## Task item:
Each entry needs to be copied exactly, with nothing left out.

Extracted records Start Marker

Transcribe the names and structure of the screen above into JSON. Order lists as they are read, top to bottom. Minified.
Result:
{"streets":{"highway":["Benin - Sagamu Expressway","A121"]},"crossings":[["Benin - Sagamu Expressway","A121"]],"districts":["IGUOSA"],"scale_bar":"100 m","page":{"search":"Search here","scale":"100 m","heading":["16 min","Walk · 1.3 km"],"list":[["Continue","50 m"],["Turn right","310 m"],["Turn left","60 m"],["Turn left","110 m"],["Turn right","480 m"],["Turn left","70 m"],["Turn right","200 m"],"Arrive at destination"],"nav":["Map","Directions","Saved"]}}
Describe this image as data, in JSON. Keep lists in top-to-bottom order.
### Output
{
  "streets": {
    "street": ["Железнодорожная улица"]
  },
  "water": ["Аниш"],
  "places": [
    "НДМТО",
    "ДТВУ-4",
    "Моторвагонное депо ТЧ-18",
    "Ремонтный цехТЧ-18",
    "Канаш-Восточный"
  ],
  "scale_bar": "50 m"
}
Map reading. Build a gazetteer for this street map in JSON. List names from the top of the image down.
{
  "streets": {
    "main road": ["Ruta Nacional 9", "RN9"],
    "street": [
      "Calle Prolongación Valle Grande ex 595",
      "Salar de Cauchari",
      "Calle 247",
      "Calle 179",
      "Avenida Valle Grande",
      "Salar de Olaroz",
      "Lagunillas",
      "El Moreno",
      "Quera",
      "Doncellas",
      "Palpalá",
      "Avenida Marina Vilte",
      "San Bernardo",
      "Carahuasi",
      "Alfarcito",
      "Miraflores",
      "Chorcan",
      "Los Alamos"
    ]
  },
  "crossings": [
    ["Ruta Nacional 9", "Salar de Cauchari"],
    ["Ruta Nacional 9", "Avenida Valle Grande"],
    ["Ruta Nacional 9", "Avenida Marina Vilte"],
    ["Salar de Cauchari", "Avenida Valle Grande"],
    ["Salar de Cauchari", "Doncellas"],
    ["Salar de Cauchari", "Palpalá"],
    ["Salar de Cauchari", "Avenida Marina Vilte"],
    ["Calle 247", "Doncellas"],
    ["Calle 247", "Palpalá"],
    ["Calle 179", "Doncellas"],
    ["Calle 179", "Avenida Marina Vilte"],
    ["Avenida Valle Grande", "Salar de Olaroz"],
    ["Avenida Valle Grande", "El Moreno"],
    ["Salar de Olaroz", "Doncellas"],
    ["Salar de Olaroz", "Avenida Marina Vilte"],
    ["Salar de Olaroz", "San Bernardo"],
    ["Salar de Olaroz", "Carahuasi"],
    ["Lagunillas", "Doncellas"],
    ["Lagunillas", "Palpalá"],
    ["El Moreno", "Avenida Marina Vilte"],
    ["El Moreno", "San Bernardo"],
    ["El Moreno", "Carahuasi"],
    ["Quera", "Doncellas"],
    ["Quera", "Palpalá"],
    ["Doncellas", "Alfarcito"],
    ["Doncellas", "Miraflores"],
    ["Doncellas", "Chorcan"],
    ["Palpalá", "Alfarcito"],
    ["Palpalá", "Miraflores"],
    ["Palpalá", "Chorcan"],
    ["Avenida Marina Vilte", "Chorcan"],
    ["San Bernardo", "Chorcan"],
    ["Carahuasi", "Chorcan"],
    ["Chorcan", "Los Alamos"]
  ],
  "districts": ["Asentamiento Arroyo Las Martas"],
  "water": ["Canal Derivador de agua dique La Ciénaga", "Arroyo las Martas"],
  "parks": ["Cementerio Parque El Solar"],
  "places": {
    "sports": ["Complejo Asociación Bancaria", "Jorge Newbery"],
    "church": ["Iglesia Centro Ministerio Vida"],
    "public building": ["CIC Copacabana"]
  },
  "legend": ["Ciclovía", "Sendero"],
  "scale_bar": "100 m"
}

Extracted records End Marker

## Response to this task:
Transcribe the names and structure of the screen above into JSON. Order lists as they are read, top to bottom. Minified.
Result:
{"streets":{"highway":["Benin - Sagamu Expressway","A121"]},"crossings":[["Benin - Sagamu Expressway","A121"]],"districts":["IGUOSA"],"scale_bar":"100 m","page":{"search":"Search here","scale":"100 m","heading":["16 min","Walk · 1.3 km"],"list":[["Continue","50 m"],["Turn right","310 m"],["Turn left","60 m"],["Turn left","110 m"],["Turn right","480 m"],["Turn left","70 m"],["Turn right","200 m"],"Arrive at destination"],"nav":["Map","Directions","Saved"]}}
Describe this image as data, in JSON. Keep lists in top-to-bottom order.
### Output
{
  "streets": {
    "street": ["Железнодорожная улица"]
  },
  "water": ["Аниш"],
  "places": [
    "НДМТО",
    "ДТВУ-4",
    "Моторвагонное депо ТЧ-18",
    "Ремонтный цехТЧ-18",
    "Канаш-Восточный"
  ],
  "scale_bar": "50 m"
}
Map reading. Build a gazetteer for this street map in JSON. List names from the top of the image down.
{
  "streets": {
    "main road": ["Ruta Nacional 9", "RN9"],
    "street": [
      "Calle Prolongación Valle Grande ex 595",
      "Salar de Cauchari",
      "Calle 247",
      "Calle 179",
      "Avenida Valle Grande",
      "Salar de Olaroz",
      "Lagunillas",
      "El Moreno",
      "Quera",
      "Doncellas",
      "Palpalá",
      "Avenida Marina Vilte",
      "San Bernardo",
      "Carahuasi",
      "Alfarcito",
      "Miraflores",
      "Chorcan",
      "Los Alamos"
    ]
  },
  "crossings": [
    ["Ruta Nacional 9", "Salar de Cauchari"],
    ["Ruta Nacional 9", "Avenida Valle Grande"],
    ["Ruta Nacional 9", "Avenida Marina Vilte"],
    ["Salar de Cauchari", "Avenida Valle Grande"],
    ["Salar de Cauchari", "Doncellas"],
    ["Salar de Cauchari", "Palpalá"],
    ["Salar de Cauchari", "Avenida Marina Vilte"],
    ["Calle 247", "Doncellas"],
    ["Calle 247", "Palpalá"],
    ["Calle 179", "Doncellas"],
    ["Calle 179", "Avenida Marina Vilte"],
    ["Avenida Valle Grande", "Salar de Olaroz"],
    ["Avenida Valle Grande", "El Moreno"],
    ["Salar de Olaroz", "Doncellas"],
    ["Salar de Olaroz", "Avenida Marina Vilte"],
    ["Salar de Olaroz", "San Bernardo"],
    ["Salar de Olaroz", "Carahuasi"],
    ["Lagunillas", "Doncellas"],
    ["Lagunillas", "Palpalá"],
    ["El Moreno", "Avenida Marina Vilte"],
    ["El Moreno", "San Bernardo"],
    ["El Moreno", "Carahuasi"],
    ["Quera", "Doncellas"],
    ["Quera", "Palpalá"],
    ["Doncellas", "Alfarcito"],
    ["Doncellas", "Miraflores"],
    ["Doncellas", "Chorcan"],
    ["Palpalá", "Alfarcito"],
    ["Palpalá", "Miraflores"],
    ["Palpalá", "Chorcan"],
    ["Avenida Marina Vilte", "Chorcan"],
    ["San Bernardo", "Chorcan"],
    ["Carahuasi", "Chorcan"],
    ["Chorcan", "Los Alamos"]
  ],
  "districts": ["Asentamiento Arroyo Las Martas"],
  "water": ["Canal Derivador de agua dique La Ciénaga", "Arroyo las Martas"],
  "parks": ["Cementerio Parque El Solar"],
  "places": {
    "sports": ["Complejo Asociación Bancaria", "Jorge Newbery"],
    "church": ["Iglesia Centro Ministerio Vida"],
    "public building": ["CIC Copacabana"]
  },
  "legend": ["Ciclovía", "Sendero"],
  "scale_bar": "100 m"
}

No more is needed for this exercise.